*** Opening Supplied material ***
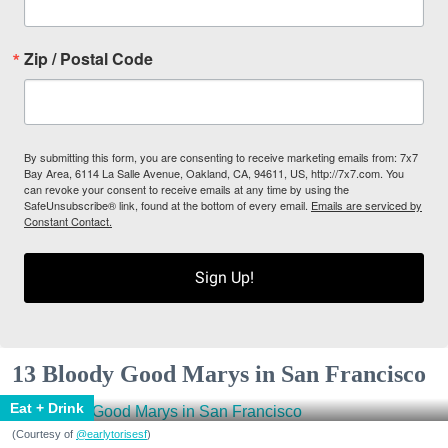
Zip / Postal Code
By submitting this form, you are consenting to receive marketing emails from: 7x7
Bay Area, 6114 La Salle Avenue, Oakland, CA, 94611, US, http://7x7.com. You
can revoke your consent to receive emails at any time by using the
SafeUnsubscribe® link, found at the bottom of every email.
Emails are serviced by
Constant Contact.
Sign Up!
13 Bloody Good Marys in San Francisco
Eat + Drink
(Courtesy of
@earlytorisesf
)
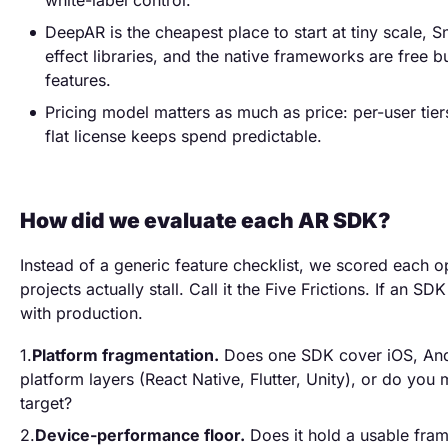
white-label control.
DeepAR is the cheapest place to start at tiny scale, 
effect libraries, and the native frameworks are free b
features.
Pricing model matters as much as price: per-user tier
flat license keeps spend predictable.
How did we evaluate each AR SDK?
Instead of a generic feature checklist, we scored each o
projects actually stall. Call it the Five Frictions. If an SDK
with production.
Platform fragmentation.
Does one SDK cover iOS, And
platform layers (React Native, Flutter, Unity), or do you 
target?
Device-performance floor.
Does it hold a usable fram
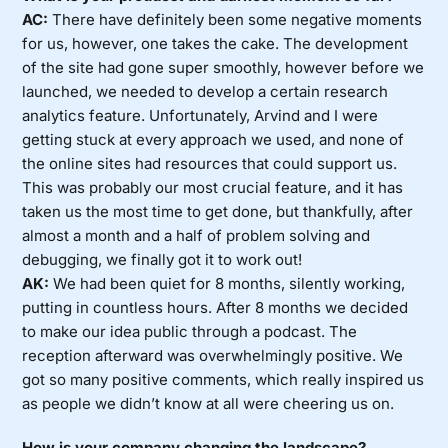
AC:
There have definitely been some negative moments
for us, however, one takes the cake. The development
of the site had gone super smoothly, however before we
launched, we needed to develop a certain research
analytics feature. Unfortunately, Arvind and I were
getting stuck at every approach we used, and none of
the online sites had resources that could support us.
This was probably our most crucial feature, and it has
taken us the most time to get done, but thankfully, after
almost a month and a half of problem solving and
debugging, we finally got it to work out!
AK:
We had been quiet for 8 months, silently working,
putting in countless hours. After 8 months we decided
to make our idea public through a podcast. The
reception afterward was overwhelmingly positive. We
got so many positive comments, which really inspired us
as people we didn’t know at all were cheering us on.
How is your company changing the landscape?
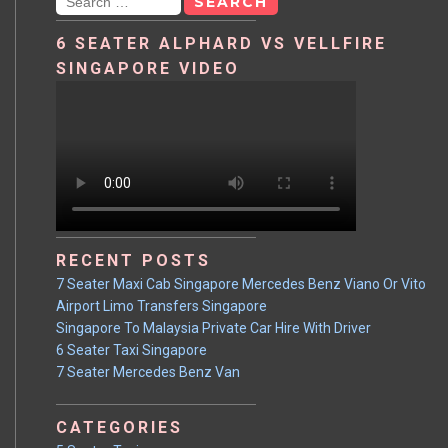
6 SEATER ALPHARD VS VELLFIRE
SINGAPORE VIDEO
RECENT POSTS
7 Seater Maxi Cab Singapore Mercedes Benz Viano Or Vito
Airport Limo Transfers Singapore
Singapore To Malaysia Private Car Hire With Driver
6 Seater Taxi Singapore
7 Seater Mercedes Benz Van
CATEGORIES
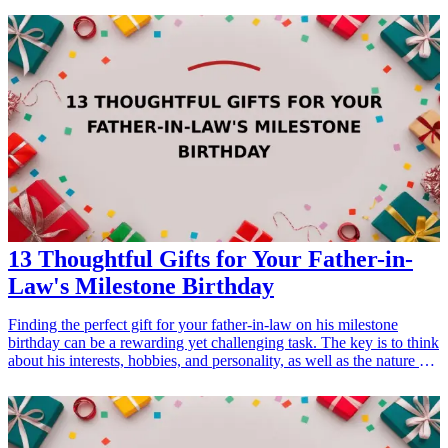
perfect gift that resonates with his interests and marks this significant
milestone in his life. <h3>Related Gift Guides</h3> <ul> <li><a
href="/best/13-perfect-retirement-gifts-for-dad">13 Perfect
Retirement Gifts for Dad</a></li> </ul>
13 Thoughtful Gifts for Your Father-in-
Law's Milestone Birthday
Finding the perfect gift for your father-in-law on his milestone
birthday can be a rewarding yet challenging task. The key is to think
about his interests, hobbies, and personality, as well as the nature of
your relationship. Whether he enjoys cooking, gardening, sports, or
is more inclined towards tech gadgets, this list of 13 thoughtful gifts
will help you celebrate his special day in style. Each gift is
meaningful and practical, ensuring that your father-in-law feels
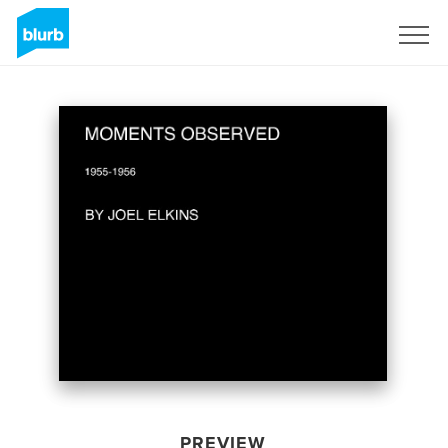
Sign Up
PREVIEW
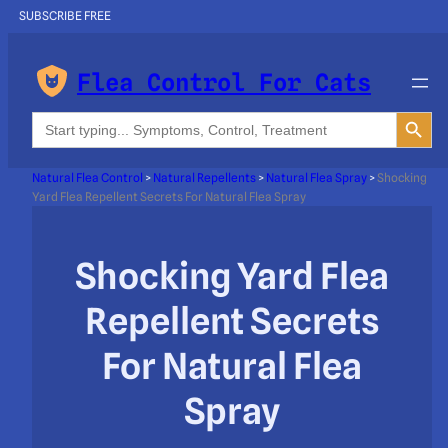
SUBSCRIBE FREE
Flea Control For Cats
Search Button
Search
for:
Natural Flea Control
>
Natural Repellents
>
Natural Flea Spray
>
Shocking
Yard Flea Repellent Secrets For Natural Flea Spray
Shocking Yard Flea
Repellent Secrets
For Natural Flea
Spray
*** Closing Supplied material ***
Problem to solve:
Look through the entries above and report each line where the string "Spray" occurs.

Task response:
Natural Flea Spray
Yard Flea Repellent Secrets For Natural Flea Spray
Spray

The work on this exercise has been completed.